Work item :: Copy every line of the records below verbatim, omitting the pictures.

Study material ::
####

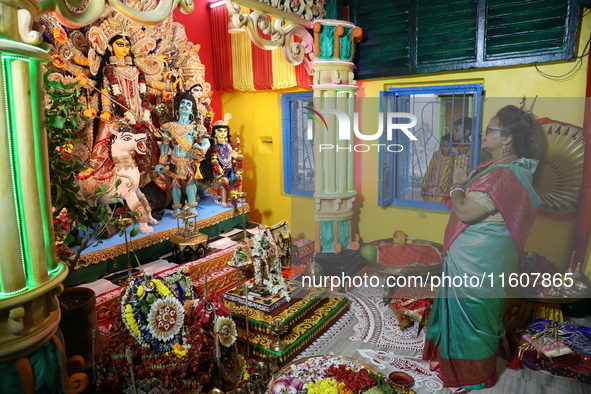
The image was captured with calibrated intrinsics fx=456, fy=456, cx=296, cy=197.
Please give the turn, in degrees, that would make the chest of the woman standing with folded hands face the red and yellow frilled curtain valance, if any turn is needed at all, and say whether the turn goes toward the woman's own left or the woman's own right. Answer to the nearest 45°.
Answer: approximately 45° to the woman's own right

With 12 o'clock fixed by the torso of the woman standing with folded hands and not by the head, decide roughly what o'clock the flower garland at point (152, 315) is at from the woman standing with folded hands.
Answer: The flower garland is roughly at 11 o'clock from the woman standing with folded hands.

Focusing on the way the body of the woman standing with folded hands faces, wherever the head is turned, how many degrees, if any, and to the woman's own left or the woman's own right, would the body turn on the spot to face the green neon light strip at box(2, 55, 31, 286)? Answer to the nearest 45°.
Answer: approximately 45° to the woman's own left

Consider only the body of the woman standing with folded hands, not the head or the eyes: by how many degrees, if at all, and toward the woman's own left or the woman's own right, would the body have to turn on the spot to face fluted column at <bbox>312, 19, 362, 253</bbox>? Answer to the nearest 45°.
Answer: approximately 45° to the woman's own right

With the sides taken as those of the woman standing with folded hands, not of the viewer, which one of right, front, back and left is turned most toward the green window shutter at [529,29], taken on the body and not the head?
right

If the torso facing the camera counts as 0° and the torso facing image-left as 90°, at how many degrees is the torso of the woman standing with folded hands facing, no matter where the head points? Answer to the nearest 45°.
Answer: approximately 90°

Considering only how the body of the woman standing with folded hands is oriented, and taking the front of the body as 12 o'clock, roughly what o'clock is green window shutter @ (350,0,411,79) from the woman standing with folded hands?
The green window shutter is roughly at 2 o'clock from the woman standing with folded hands.

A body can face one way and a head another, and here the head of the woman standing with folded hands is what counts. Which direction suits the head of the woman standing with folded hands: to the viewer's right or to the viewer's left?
to the viewer's left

####

Your solution ::
The image was captured with calibrated intrinsics fx=456, fy=456, cx=296, cy=197.
Please give the turn, in degrees, that would make the chest of the woman standing with folded hands face the red and yellow frilled curtain valance, if any turn is needed at all, and say whether the turn goes toward the woman's own left or the woman's own right. Answer to the nearest 45°.
Answer: approximately 45° to the woman's own right

With 12 o'clock fixed by the torso of the woman standing with folded hands and not by the head, decide roughly what o'clock the flower garland at point (152, 315) is at from the woman standing with folded hands.
Answer: The flower garland is roughly at 11 o'clock from the woman standing with folded hands.

Focusing on the way the body of the woman standing with folded hands faces, wherever the head is turned, how many degrees, if any, and to the woman's own left or the woman's own right, would the body turn on the spot to face the green neon light strip at box(2, 55, 31, 286)? Answer to the nearest 45°.
Answer: approximately 45° to the woman's own left

Consider only the body of the woman standing with folded hands, not the head or the eyes: by how many degrees, if at all, and toward the woman's own left or the woman's own right, would the body have to turn on the spot to face fluted column at <bbox>312, 19, 362, 253</bbox>? Answer to the nearest 45°.
Answer: approximately 45° to the woman's own right

With the sides taken as those of the woman standing with folded hands, not of the viewer, which one of right, front, back and left is turned most toward the green window shutter at [529,29], taken on the body and not the head?
right

If the torso facing the camera counts as 0° and the torso facing image-left as 90°, at how many degrees is the torso of the woman standing with folded hands facing, no matter where the head points? Answer to the nearest 45°.
Answer: approximately 90°

Considering only how the body of the woman standing with folded hands is oriented, and taking the front of the body as 12 o'clock, roughly what o'clock is green window shutter @ (350,0,411,79) from the woman standing with folded hands?
The green window shutter is roughly at 2 o'clock from the woman standing with folded hands.

A body can face one way and a head another, and here the head of the woman standing with folded hands is what counts. Which direction suits the head of the woman standing with folded hands: to the viewer's right or to the viewer's left?
to the viewer's left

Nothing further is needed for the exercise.